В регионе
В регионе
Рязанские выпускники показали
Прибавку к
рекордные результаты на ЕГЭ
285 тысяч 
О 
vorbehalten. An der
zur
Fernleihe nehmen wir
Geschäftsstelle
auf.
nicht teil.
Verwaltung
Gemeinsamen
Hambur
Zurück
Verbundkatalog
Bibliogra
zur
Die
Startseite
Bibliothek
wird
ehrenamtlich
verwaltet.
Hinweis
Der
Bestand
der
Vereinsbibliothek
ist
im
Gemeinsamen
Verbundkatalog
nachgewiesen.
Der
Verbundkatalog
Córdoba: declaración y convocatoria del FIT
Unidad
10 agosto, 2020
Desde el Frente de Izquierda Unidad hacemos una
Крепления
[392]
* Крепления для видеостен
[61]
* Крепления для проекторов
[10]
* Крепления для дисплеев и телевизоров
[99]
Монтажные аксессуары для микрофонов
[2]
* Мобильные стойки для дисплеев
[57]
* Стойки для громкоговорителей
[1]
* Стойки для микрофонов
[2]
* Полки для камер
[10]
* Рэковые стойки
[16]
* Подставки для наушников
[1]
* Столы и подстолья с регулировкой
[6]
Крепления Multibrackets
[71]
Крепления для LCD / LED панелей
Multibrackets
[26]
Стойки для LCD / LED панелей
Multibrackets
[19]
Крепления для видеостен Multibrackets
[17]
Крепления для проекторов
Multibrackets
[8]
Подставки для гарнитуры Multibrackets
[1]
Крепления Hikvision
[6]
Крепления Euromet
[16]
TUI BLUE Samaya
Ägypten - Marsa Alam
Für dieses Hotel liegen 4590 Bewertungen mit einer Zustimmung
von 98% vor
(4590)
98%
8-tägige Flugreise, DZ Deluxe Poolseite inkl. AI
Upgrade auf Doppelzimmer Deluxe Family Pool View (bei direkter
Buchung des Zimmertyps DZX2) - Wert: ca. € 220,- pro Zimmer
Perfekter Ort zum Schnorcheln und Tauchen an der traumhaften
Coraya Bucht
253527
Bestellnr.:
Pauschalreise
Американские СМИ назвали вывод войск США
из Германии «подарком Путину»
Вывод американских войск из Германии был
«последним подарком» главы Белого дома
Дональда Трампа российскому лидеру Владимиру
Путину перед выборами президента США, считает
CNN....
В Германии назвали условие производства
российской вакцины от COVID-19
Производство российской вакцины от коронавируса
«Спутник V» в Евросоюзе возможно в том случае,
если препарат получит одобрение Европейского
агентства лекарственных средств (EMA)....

========================================

In the entries above, one line contains "TUI BLUE Samaya" and another contains "Pauschalreise". Reproduce exactly those two lines and the lines between them, nothing else.

TUI BLUE Samaya
Ägypten - Marsa Alam
Für dieses Hotel liegen 4590 Bewertungen mit einer Zustimmung
von 98% vor
(4590)
98%
8-tägige Flugreise, DZ Deluxe Poolseite inkl. AI
Upgrade auf Doppelzimmer Deluxe Family Pool View (bei direkter
Buchung des Zimmertyps DZX2) - Wert: ca. € 220,- pro Zimmer
Perfekter Ort zum Schnorcheln und Tauchen an der traumhaften
Coraya Bucht
253527
Bestellnr.:
Pauschalreise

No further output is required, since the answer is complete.